Review: Death Drop at The Lowry

Image credit: Matt Crockett

Reviewer: Daniel Shipman

Upstaged Rating: ⭐⭐⭐⭐⭐

A drag parody of Agatha Christie-style whodunnits, complete with the remote manor setting. On paper, it sounds like a recipe for chaos. In actual fact, it IS a recipe for chaos, chaos of the most satisfying kind.

Chaos of the most satisfying kind.

Taking place on Tuck Island in 1991, the plot revolves around a dinner celebrating the anniversary of Charles and Diana… and it only gets camper from there, with guests beginning to kick the bucket almost as soon as they’ve finished arriving. The script cleverly uses the 1991 setting for knowing winks to the audience, with Charles and Diana’s marriage and newspaper editor Morgan Pierce (say it aloud) providing particularly rich sources of dramatic irony.
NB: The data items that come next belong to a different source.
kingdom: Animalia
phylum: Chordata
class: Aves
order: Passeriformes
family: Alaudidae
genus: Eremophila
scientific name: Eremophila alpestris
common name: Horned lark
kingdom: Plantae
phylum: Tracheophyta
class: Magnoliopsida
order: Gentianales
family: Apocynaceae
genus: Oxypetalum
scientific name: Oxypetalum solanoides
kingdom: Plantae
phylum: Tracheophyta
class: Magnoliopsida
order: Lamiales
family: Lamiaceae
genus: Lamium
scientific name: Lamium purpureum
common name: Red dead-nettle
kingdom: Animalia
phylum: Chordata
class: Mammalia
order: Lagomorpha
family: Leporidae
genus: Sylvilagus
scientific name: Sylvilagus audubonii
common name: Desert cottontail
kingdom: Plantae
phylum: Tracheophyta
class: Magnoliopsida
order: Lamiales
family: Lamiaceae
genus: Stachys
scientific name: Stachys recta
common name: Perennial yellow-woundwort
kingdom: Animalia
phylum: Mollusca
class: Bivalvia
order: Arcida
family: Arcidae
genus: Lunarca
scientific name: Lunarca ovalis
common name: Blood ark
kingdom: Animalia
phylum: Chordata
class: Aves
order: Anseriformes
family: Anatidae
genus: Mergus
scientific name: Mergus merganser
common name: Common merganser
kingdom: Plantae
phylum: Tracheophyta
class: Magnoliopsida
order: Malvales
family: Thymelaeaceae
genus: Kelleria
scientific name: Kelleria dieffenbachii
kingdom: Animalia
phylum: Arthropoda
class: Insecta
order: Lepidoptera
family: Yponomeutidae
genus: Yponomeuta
The cast boasts huge names in the form of Ru Paul’s Drag Race alumni Ra’Jah O’Hara, Willam, Vinegar Strokes and Karen from Finance. Each of these gets the obligatory cheer as they enter the stage from an audience that is on their side from the get-go, but they all prove themselves as more than just big name casting over the course of the evening, demonstrating their impressive comic talent. Writer Holly Stars also ‘multi-roles’ as the three Bottomley sisters – totally indistinguishable from each other but serving mainly to hike up the body count from tragic to absurd.

My personal favourite member of the cast would have to be Richard Energy, portraying the aging Tory MP Rich Whiteman (perhaps the least subtle name in a strong field of contenders which also includes Lady von Fistenburg). The physicality and energy brought to the role never gets old, and there is something to look forward to every time they take to the stage.

The script is a consistent source of hilarity and the audience have an absolute ball…

Occasionally, gags are built up but never quite pay off – the first act dedicates a fair amount of time to all the guests being under the impression that Diana herself would be coming, only for the attendees to find out that… she wasn’t invited.

Other than that, the script is a consistent source of hilarity and the audience have an absolute ball knowing that the next belly laugh is never more than a few lines away. I can’t wait to see what Stars does next.

-Daniel Shipman

Death Drop runs at The Lowry until Saturday 16 October 2021.